28 Ekim 2008

Son bir iki gün


Dün itibariyle 36yı devirdim efendim. Baktım yüzüme, önce sabah, sonra da gece. Üzerimde farklı kostümlerle. Sabah ayna karşısına geçtiğimde okula gitmek için giyinmiştim; üzerimde cidden çok beğenerek aldığım yumuşacık bir kot ve çok sevdiğim siyah, işlemeli bir penye vardı. Beğendim sabah kendimi; takılarımı da böyle beğeniyle taktım. Güzel buldum kendimi, aferin miso dedim, kolay mı bak, yeni bir yaşa giriyorsun. Hoop, bir bakacaksın bir başka yeni yaşa girdiğin gün geliverecek, o bir yıl ne olduğunu anlamadan şıp diye geçivermiş olacak. Tadını çıkar. Bir yıl, bir yıldır. Zira Ilgaz doğduğundan beri ben zamanın nasıl geçtiğini gerçekten takip edemiyorum. Ilgaz’dan öncesinin ve sonrasının ritmi çok farklılaştı; bu saptamam çok saçma gelebilir ama ben hakikaten böyle hissediyorum.

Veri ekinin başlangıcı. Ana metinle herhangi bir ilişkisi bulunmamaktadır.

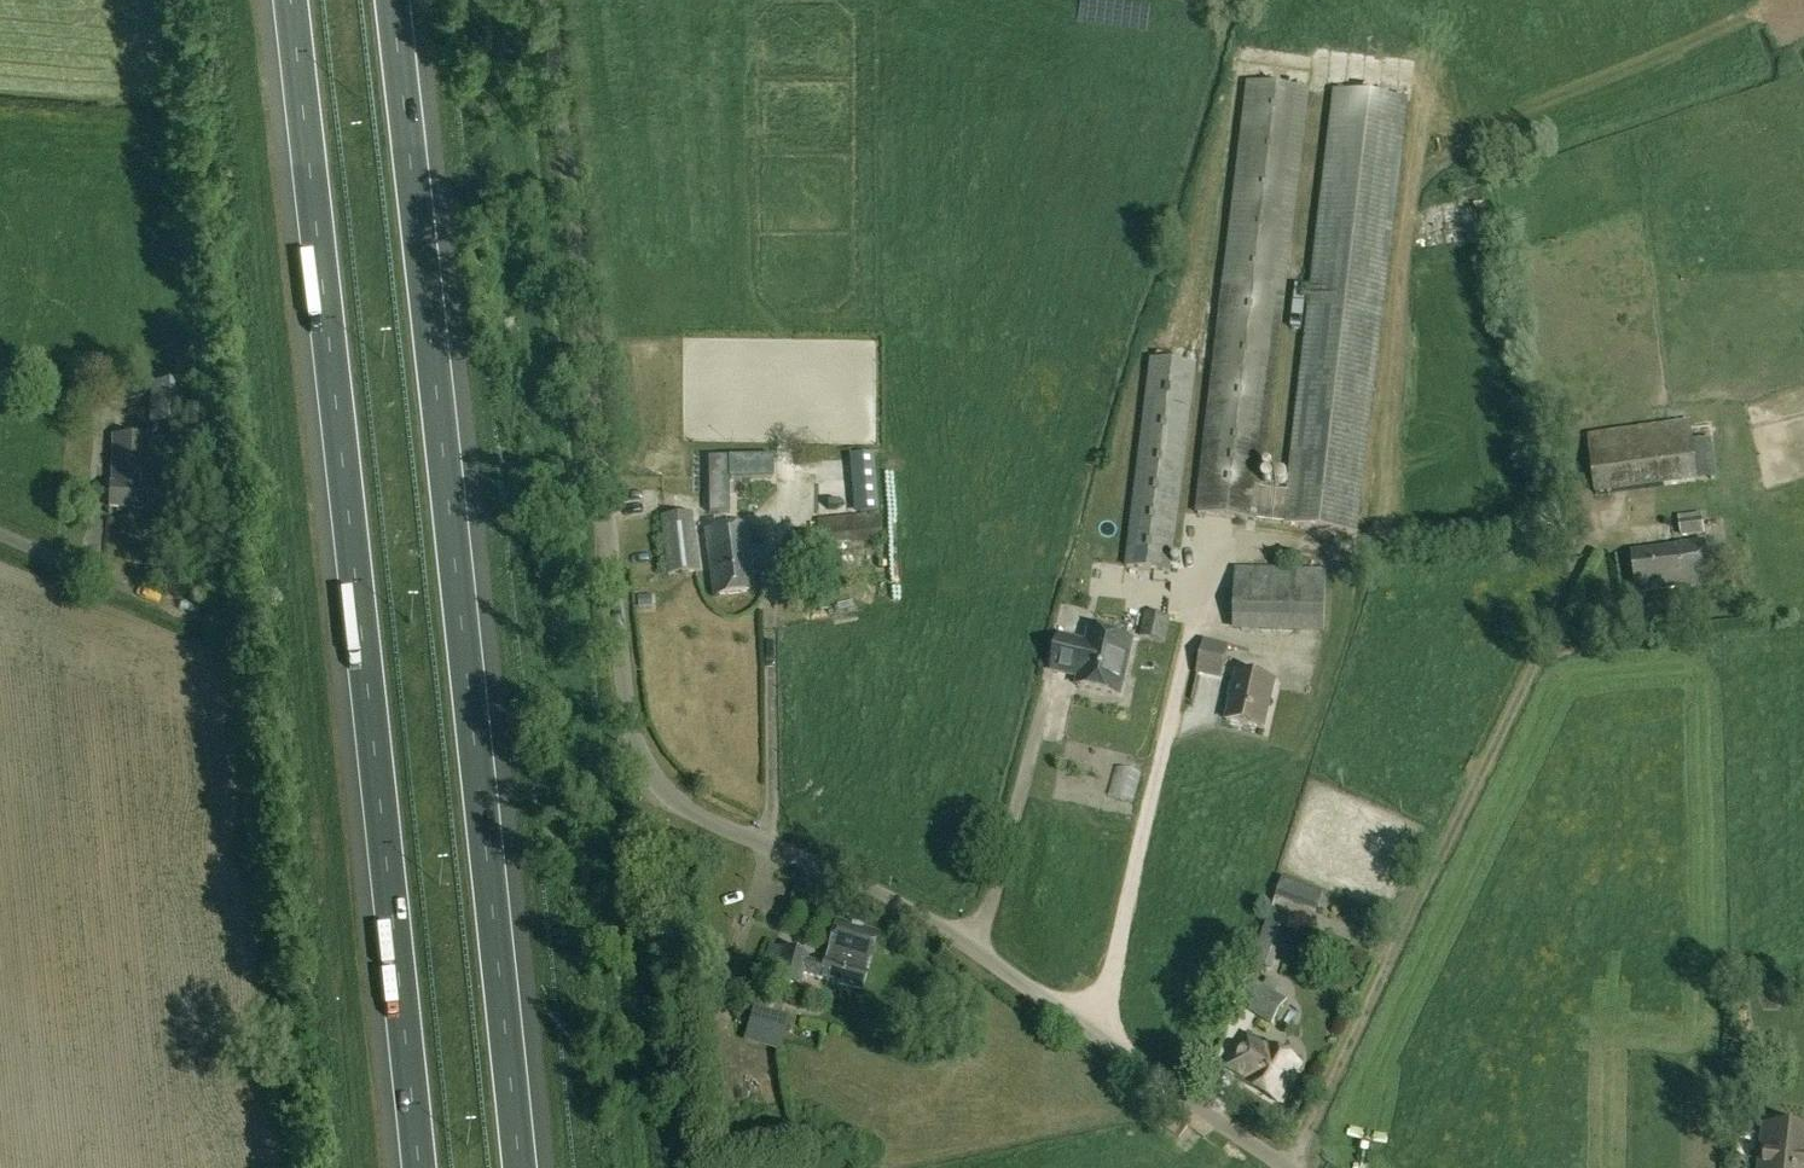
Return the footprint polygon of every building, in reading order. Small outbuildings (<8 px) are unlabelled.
[(1338,83),(1330,215),(1360,217),(1358,252),(1374,253),(1372,278),(1400,280),(1412,88),(1338,83)] [(1310,90),(1246,84),(1195,514),(1259,522),(1310,90)] [(1151,359),(1125,567),(1170,573),(1197,365),(1151,359)] [(185,426),(186,414),(186,386),(151,385),(151,425),(185,426)] [(98,419),(98,414),(99,404),(78,403),(77,418),(98,419)] [(1698,483),(1690,420),(1587,435),(1594,495),(1698,483)] [(162,438),(114,438),(114,486),(111,486),(111,508),(163,509),(164,487),(161,487),(162,438)] [(194,443),(175,442),(174,471),(193,472),(194,443)] [(706,458),(707,513),(727,512),(726,478),(770,478),(769,457),(706,458)] [(881,541),(879,514),(880,514),(878,478),(854,480),(857,516),(817,519),(819,542),(793,544),(795,565),(822,562),(821,545),(881,541)] [(691,513),(660,517),(668,575),(698,572),(691,513)] [(1679,522),(1681,537),(1703,534),(1702,518),(1679,522)] [(754,591),(746,525),(705,530),(713,596),(754,591)] [(1708,585),(1703,542),(1678,546),(1678,547),(1631,554),(1636,592),(1684,586),(1684,588),(1708,585)] [(1325,634),(1326,569),(1235,567),(1233,632),(1325,634)] [(1144,612),(1139,637),(1164,642),(1170,617),(1144,612)] [(1059,638),(1056,651),(1052,670),(1058,672),(1079,677),(1077,686),(1120,696),(1132,642),(1090,632),(1087,645),(1059,638)] [(1204,639),(1196,675),(1222,680),(1230,645),(1204,639)] [(1263,729),(1274,682),(1237,673),(1226,720),(1263,729)] [(1324,893),(1283,879),(1276,898),(1317,913),(1324,893)] [(1270,912),(1252,965),(1272,972),(1291,919),(1270,912)] [(879,932),(837,920),(829,948),(870,960),(879,932)] [(1235,1003),(1271,1026),(1288,1001),(1250,979),(1235,1003)] [(754,1008),(745,1037),(777,1046),(786,1018),(754,1008)] [(1270,1046),(1247,1083),(1278,1103),(1301,1066),(1270,1046)] [(1764,1126),(1761,1153),(1771,1154),(1769,1167),(1803,1167),(1803,1130),(1764,1126)]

Gece eve geliş sabahkinden farklıydı tabi. Bitap denilecek kadar yorgundum. Hem okul koşturmacası, hem cidden ağlatacak kadar dokunan ve etkileyen dost-öğrenci kaynaklı doğumgünü sürprizleri, hem de babamın hastaneden çıkarılma işleri... Ah bu baba kaynaklı sürprizler hayatım boyunca beni en çok hırpalayan şey oldu hep. İyi şimdi, ama zıplattı yine, çekiverdi bilinmeyen ve korkudan öldüren o sevimsiz boşluğa.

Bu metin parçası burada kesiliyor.